Iso Camartin

Jeder braucht seinen Süden

Welche sind die Farben des Südens? Wenn ich im Norden bin und Südfarben sehen muß, gibt es eine Möglichkeit: Ich kann ins Museum. Das Kunsthaus in Zürich besitzt ein Bild, das ich häufig sehe, wenn der graukalte Winter über der Stadt hängt und den Himmel und die Seele bedeckt. Dieses Bild hat nichts Knalliges und Blendendes. Im Gegenteil, es ist sogar abendlich düster, und Dunkelzonen breiten sich über seine ganze Fläche aus. Außer Blau, Ocker, Grün, einem rätselhaften Violett für die schattige Ferne und einigen hellbeigen, unbemalt gebliebenen Leinwandflecken gibt es da nichts an Farben. Und doch scheint mir kein anderes Bild der nicht gerade armen Sammlung südlicher zu sein. Es nährt deinen Sehnerv und dein Lichtorgan mit einer Wärme wie sonst kein anderes. Das Licht ist erdschwer geworden, es hat sich materialisiert, ist aus den hell-dunklen Grenzen heraus - und in die Farben der Landschaft eingeflossen, so daß die zur wärmenden Natur geworden ist.
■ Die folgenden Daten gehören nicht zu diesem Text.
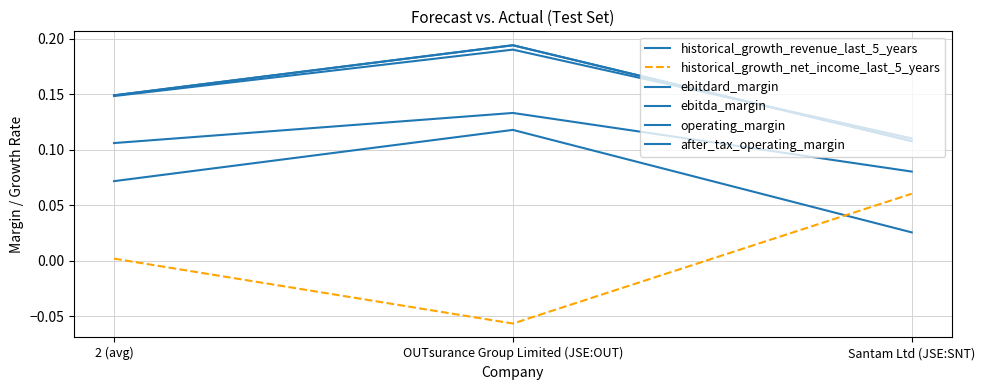

Is this an area chart (filled region under the line)?

No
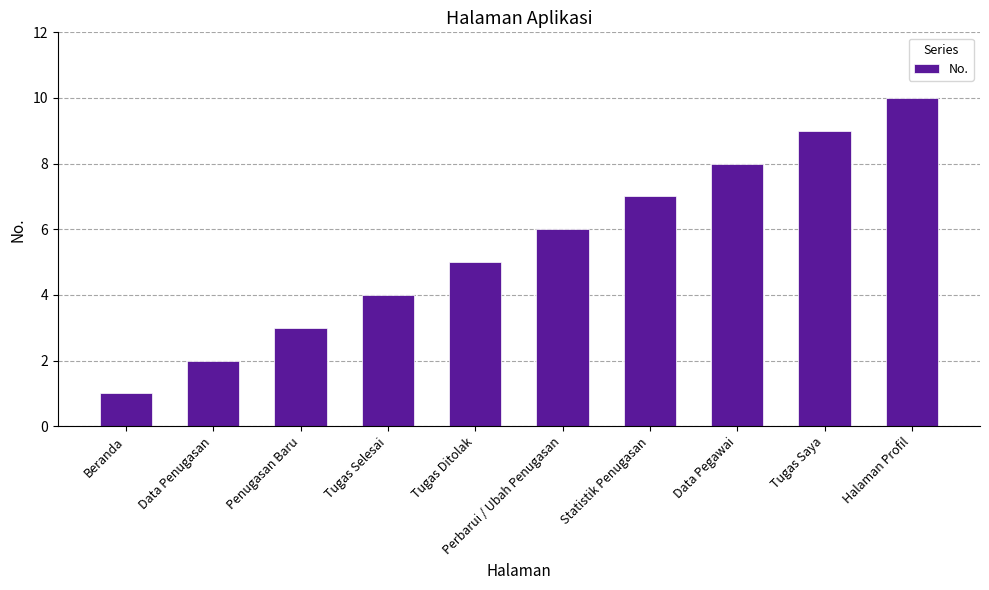

The value at Beranda is 1. True or false?

True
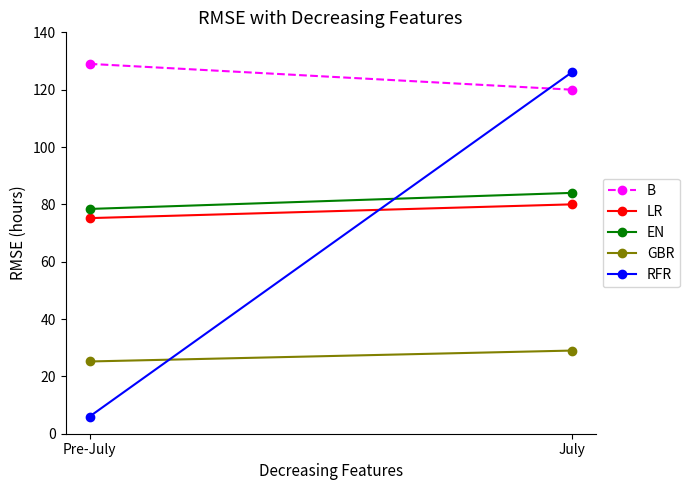

List the labels in order of RFR value, smallest first.

Pre-July, July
Vor diesem Bild zu frieren ist undenkbar. Es ist die Schönheit, nicht die Kälte, die dir beim Sehen ein Schaudern über den Rücken jagt.

Das Bild gehört in jene späte Serie von Landschaftsdarstellungen, mit denen Cezanne zwischen 1904 und 1906 in Aix seinen Hausberg, der Montagne Sainte-Victoire, die letzten Geheimnisse abzuringen suchte. Weißt du, daß dieser eigensinnig hartnäckige Mann zwischen 1885 und 1906, seinem Todesjahr, von fünf verschiedenen Positionen aus immer wieder versucht hat, den Farb- und Lichtzauber der Umgebung dieses fernen Riesen künstlerisch zu bewältigen? Als man sein neues Atelier baute, entdeckte er von der Anhöhe des Chemin de Lauves eine Stelle, an der sich der Berg ihm in einer besonders hörnigen und trotzigen Gestalt zeigte. Hier hat er an lichtwarmen Nachmittagen seine Staffelei aufgestellt und, alt und gesundheitlich angeschlagen, eine Serie von Bildern geschaffen, die an Farbeinfühlung alles noch einmal in den Schatten stellten, was dieser Magier der Farben schon früher vollbracht hatte. Je zorniger, bockiger und bösartiger er mit den Banausen unter den angeblichen Kunstkennern seiner Stadt Aix wurde, um so gelöster, offener und mutiger war er, das, was er vor seinen Augen sah, auf die Leinwand zu bringen.

Vielleicht ist radikaler Süden nichts als die Entdeckung jenes Kontinents, den man die Liebe einer Frau nennt.
Schönheit erfährt man am eigenen Leib - oder man erfährt sie nicht. Die Quelle der Schönheit ist das Begehren. Bei den alten Griechen ist es der begehrte Leib des anderen, der zur Energie für das eigene Schönheitsempfinden wird. Schönheit ist die Weckruferin unserer Sinne. Eine Lust packt uns und sagt ja zu unserem Dasein. Alles weitere sind Folge-Arrangements des Kopfes. Daß Schönheit etwas mit Symmetrie, mit Harmonie, mit Stimmigkeit und mit freiem Spiel zu tun hat, entdeckt der Kopf nach und nach. Aber erst, nachdem das Feuer der Lust brennt.